Segment Start: Input

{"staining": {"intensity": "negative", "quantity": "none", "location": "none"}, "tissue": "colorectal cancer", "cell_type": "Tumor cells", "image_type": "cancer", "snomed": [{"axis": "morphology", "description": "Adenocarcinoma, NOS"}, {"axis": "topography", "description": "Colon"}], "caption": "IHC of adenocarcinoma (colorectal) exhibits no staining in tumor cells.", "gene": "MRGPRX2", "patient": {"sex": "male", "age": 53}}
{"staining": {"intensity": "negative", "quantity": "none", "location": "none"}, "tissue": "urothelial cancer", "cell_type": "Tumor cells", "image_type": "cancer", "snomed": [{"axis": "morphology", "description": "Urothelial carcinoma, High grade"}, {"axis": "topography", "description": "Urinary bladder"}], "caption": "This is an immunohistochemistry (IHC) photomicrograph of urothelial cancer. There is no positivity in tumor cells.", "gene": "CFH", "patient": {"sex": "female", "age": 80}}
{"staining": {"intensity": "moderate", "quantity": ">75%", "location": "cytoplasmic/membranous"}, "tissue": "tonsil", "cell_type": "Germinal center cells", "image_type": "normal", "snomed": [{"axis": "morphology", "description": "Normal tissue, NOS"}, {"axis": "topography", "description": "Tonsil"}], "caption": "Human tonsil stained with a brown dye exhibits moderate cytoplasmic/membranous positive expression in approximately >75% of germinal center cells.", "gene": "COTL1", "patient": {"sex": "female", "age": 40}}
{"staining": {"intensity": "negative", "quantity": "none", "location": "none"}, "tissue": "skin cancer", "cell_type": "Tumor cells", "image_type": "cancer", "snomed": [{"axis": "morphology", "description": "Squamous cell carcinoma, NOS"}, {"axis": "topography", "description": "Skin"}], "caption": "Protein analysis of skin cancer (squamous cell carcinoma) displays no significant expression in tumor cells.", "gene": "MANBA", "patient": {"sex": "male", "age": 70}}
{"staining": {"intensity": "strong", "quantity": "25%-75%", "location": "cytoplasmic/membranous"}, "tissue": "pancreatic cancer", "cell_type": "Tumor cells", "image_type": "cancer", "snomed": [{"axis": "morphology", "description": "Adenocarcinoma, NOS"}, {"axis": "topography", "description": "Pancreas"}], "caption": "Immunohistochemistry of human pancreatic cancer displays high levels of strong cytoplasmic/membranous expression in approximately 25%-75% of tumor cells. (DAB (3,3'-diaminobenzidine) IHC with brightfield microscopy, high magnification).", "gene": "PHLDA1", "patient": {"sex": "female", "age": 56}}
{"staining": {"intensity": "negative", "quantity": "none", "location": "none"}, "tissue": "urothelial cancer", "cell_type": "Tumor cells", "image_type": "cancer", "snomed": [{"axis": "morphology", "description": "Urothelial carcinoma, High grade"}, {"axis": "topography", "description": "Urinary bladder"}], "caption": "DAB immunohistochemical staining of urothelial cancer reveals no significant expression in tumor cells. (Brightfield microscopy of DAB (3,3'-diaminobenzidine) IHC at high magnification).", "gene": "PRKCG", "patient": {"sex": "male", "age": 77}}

Segment End: Input

Brief:
Every record is to be repeated exactly as it stands above.

Your solution:
{"staining": {"intensity": "negative", "quantity": "none", "location": "none"}, "tissue": "colorectal cancer", "cell_type": "Tumor cells", "image_type": "cancer", "snomed": [{"axis": "morphology", "description": "Adenocarcinoma, NOS"}, {"axis": "topography", "description": "Colon"}], "caption": "IHC of adenocarcinoma (colorectal) exhibits no staining in tumor cells.", "gene": "MRGPRX2", "patient": {"sex": "male", "age": 53}}
{"staining": {"intensity": "negative", "quantity": "none", "location": "none"}, "tissue": "urothelial cancer", "cell_type": "Tumor cells", "image_type": "cancer", "snomed": [{"axis": "morphology", "description": "Urothelial carcinoma, High grade"}, {"axis": "topography", "description": "Urinary bladder"}], "caption": "This is an immunohistochemistry (IHC) photomicrograph of urothelial cancer. There is no positivity in tumor cells.", "gene": "CFH", "patient": {"sex": "female", "age": 80}}
{"staining": {"intensity": "moderate", "quantity": ">75%", "location": "cytoplasmic/membranous"}, "tissue": "tonsil", "cell_type": "Germinal center cells", "image_type": "normal", "snomed": [{"axis": "morphology", "description": "Normal tissue, NOS"}, {"axis": "topography", "description": "Tonsil"}], "caption": "Human tonsil stained with a brown dye exhibits moderate cytoplasmic/membranous positive expression in approximately >75% of germinal center cells.", "gene": "COTL1", "patient": {"sex": "female", "age": 40}}
{"staining": {"intensity": "negative", "quantity": "none", "location": "none"}, "tissue": "skin cancer", "cell_type": "Tumor cells", "image_type": "cancer", "snomed": [{"axis": "morphology", "description": "Squamous cell carcinoma, NOS"}, {"axis": "topography", "description": "Skin"}], "caption": "Protein analysis of skin cancer (squamous cell carcinoma) displays no significant expression in tumor cells.", "gene": "MANBA", "patient": {"sex": "male", "age": 70}}
{"staining": {"intensity": "strong", "quantity": "25%-75%", "location": "cytoplasmic/membranous"}, "tissue": "pancreatic cancer", "cell_type": "Tumor cells", "image_type": "cancer", "snomed": [{"axis": "morphology", "description": "Adenocarcinoma, NOS"}, {"axis": "topography", "description": "Pancreas"}], "caption": "Immunohistochemistry of human pancreatic cancer displays high levels of strong cytoplasmic/membranous expression in approximately 25%-75% of tumor cells. (DAB (3,3'-diaminobenzidine) IHC with brightfield microscopy, high magnification).", "gene": "PHLDA1", "patient": {"sex": "female", "age": 56}}
{"staining": {"intensity": "negative", "quantity": "none", "location": "none"}, "tissue": "urothelial cancer", "cell_type": "Tumor cells", "image_type": "cancer", "snomed": [{"axis": "morphology", "description": "Urothelial carcinoma, High grade"}, {"axis": "topography", "description": "Urinary bladder"}], "caption": "DAB immunohistochemical staining of urothelial cancer reveals no significant expression in tumor cells. (Brightfield microscopy of DAB (3,3'-diaminobenzidine) IHC at high magnification).", "gene": "PRKCG", "patient": {"sex": "male", "age": 77}}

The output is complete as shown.